Imagine, if you will, sitting in a tank. All you can see out the front is a limited horizon framed by two small glass windows, some of which is used up by a spare tyre on the front. A portion also being consumed delicately by a woven dream-catcher hanging from the rear mirror. You can't see much out the sides - right next to you is yet another small plate of sliding glass, the aft windows are plated up and you forgot to adjust the side mirrors before you climbed in. The back view is half-blocked by a big spare wheel. That's what sitting in Olivia is like.
Add in a very upright sitting position and not much leg room to work pedals - but gears that sometimes require quite a reach to the left, especially the elusive Reverse. A seatbelt of the solid old variety - it doesn't retract, you fling it over the back of the seat or down the side when not in use. No extra cushioning, no plush carpeting, no moulded-to-body seating (and there are only 2 seats) - this is one vehicle made for durability and practicality. You climb up-and-in, not sink down-and-in (especially if you're around 5ft5 as I am).
Now, along with your shrunken view and bolt-upright high-view stance, surround yourself with a big engine and a ton or two of bodywork, and you may start to imagine what driving Ms Livi is like.
However, words cannot convey the unique Landy smell of oil, fuel and dust. Nor the sound of an engine roaring to life. The leaf-springs and shock absorbers ("absorbers" being somewhat of a misnomer, as you do feel every bump) articulating what the road beneath your wheels is doing. The feel of weight moving up a hill and momentum-in-weight going down (hoping the brakes are sufficient to the task - trusting they are).
The first time I drove her I wondered if I would be equal to the task.
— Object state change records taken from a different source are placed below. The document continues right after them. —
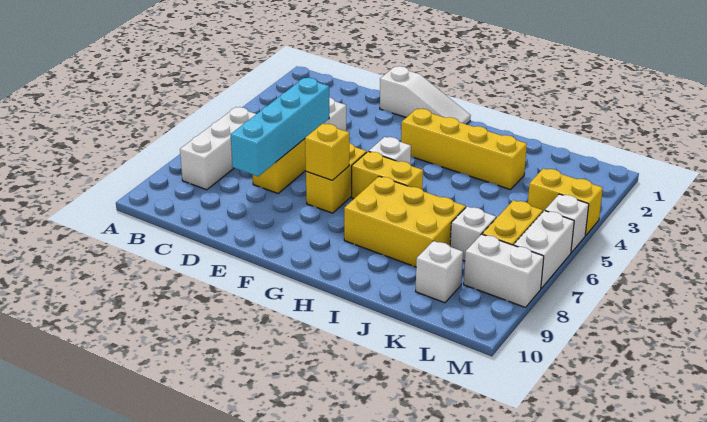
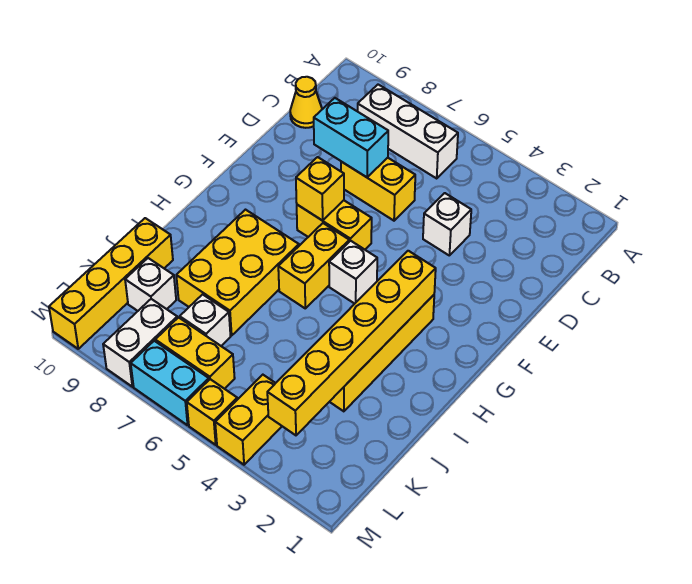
none -> yellow cone C10 level 1
cyan brick D5:D8 level 2 -> cyan brick D7:D8 level 2
white slope E1:G1 level 1 top E -> none
none -> yellow brick G3:L3 level 2
none -> yellow brick J10:M10 level 1
white brick M5 level 1 -> yellow brick M5 level 1
white brick M6:M7 level 1 -> cyan brick M6:M7 level 1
I was still learning the gears, testing the controls, figuring out the levers and knobs, finding my way around power play and braking distance, gigantic turning circle and steering wheel nearly as large. There were things rattling around all over, guages to decipher, wideness and length to judge.... That first drive in a different vehicle does take some doing! I've always been one to tune in completely to what a vehicle does - it's small sounds, little movements, the "talk" below the noticeable. Some need more listening than others to know their throbbing hearts.
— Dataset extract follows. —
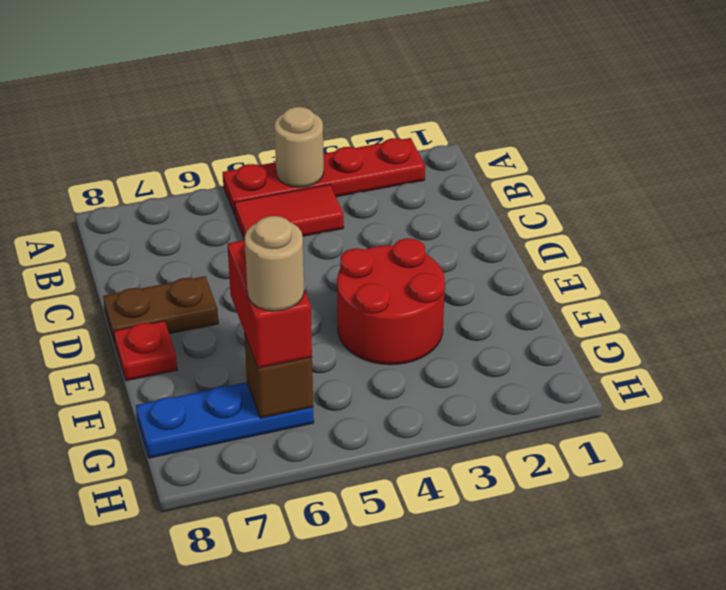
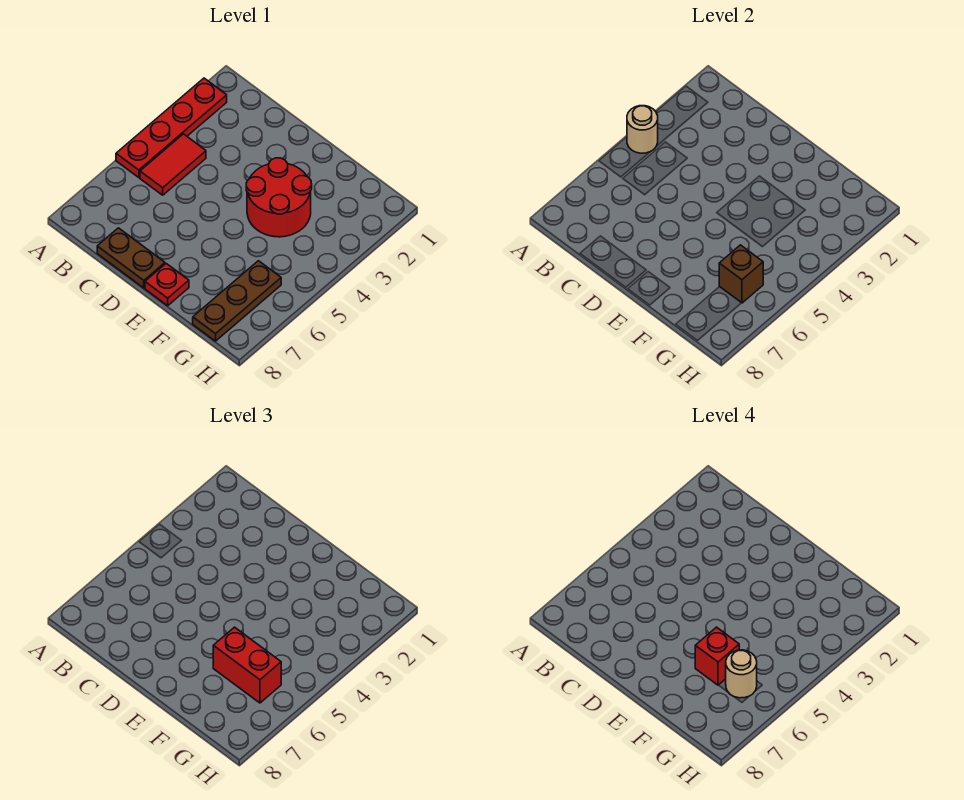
brown plate D7:D8 level 1 -> brown plate C8:D8 level 1
none -> red brick F6 level 4
blue plate G6:G8 level 1 -> brown plate G6:G8 level 1

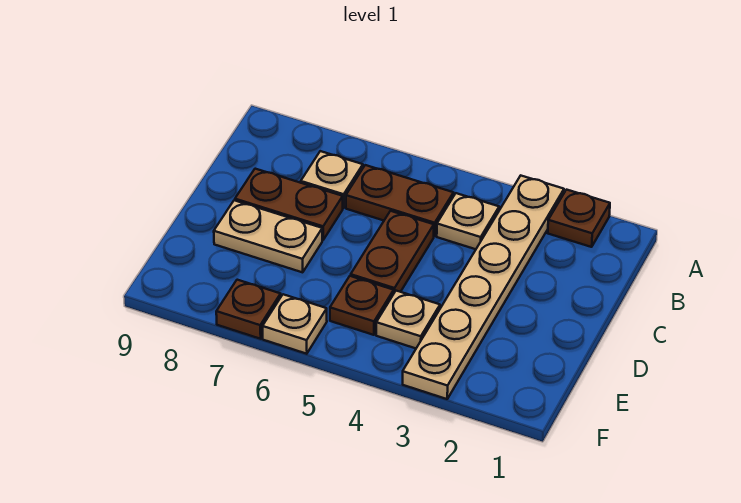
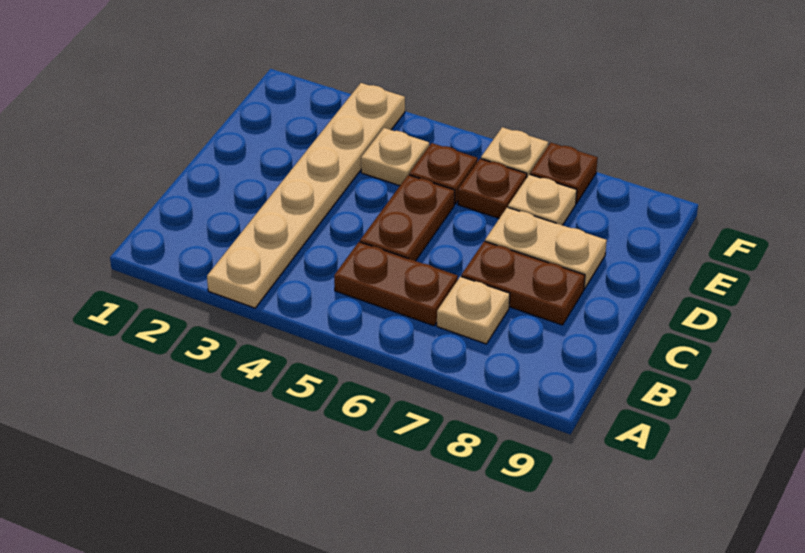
brown plate A2 level 1 -> brown plate E6 level 1
tan plate B4 level 1 -> tan plate E7 level 1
But as I've sat with her, and driven here and there (no long trips until I check one or two things through), and discovered her secret hiding places, found what makes her go (and stop) - I've realized we're going to get along just fine. More than fine. Driving her is a pleasure. An adventure. Nothing to fear, in spite of her size and weight. The more I learn about how she operates, the deeper she works herself into my life.
So I'm driving Ms Livi. Olivia is getting out and about. I'm tuning in - and now that I've adjusted the mirrors, who cares about the limited view. I can see all I need to, the rest is pure instinct. Melded to machine, and off we go.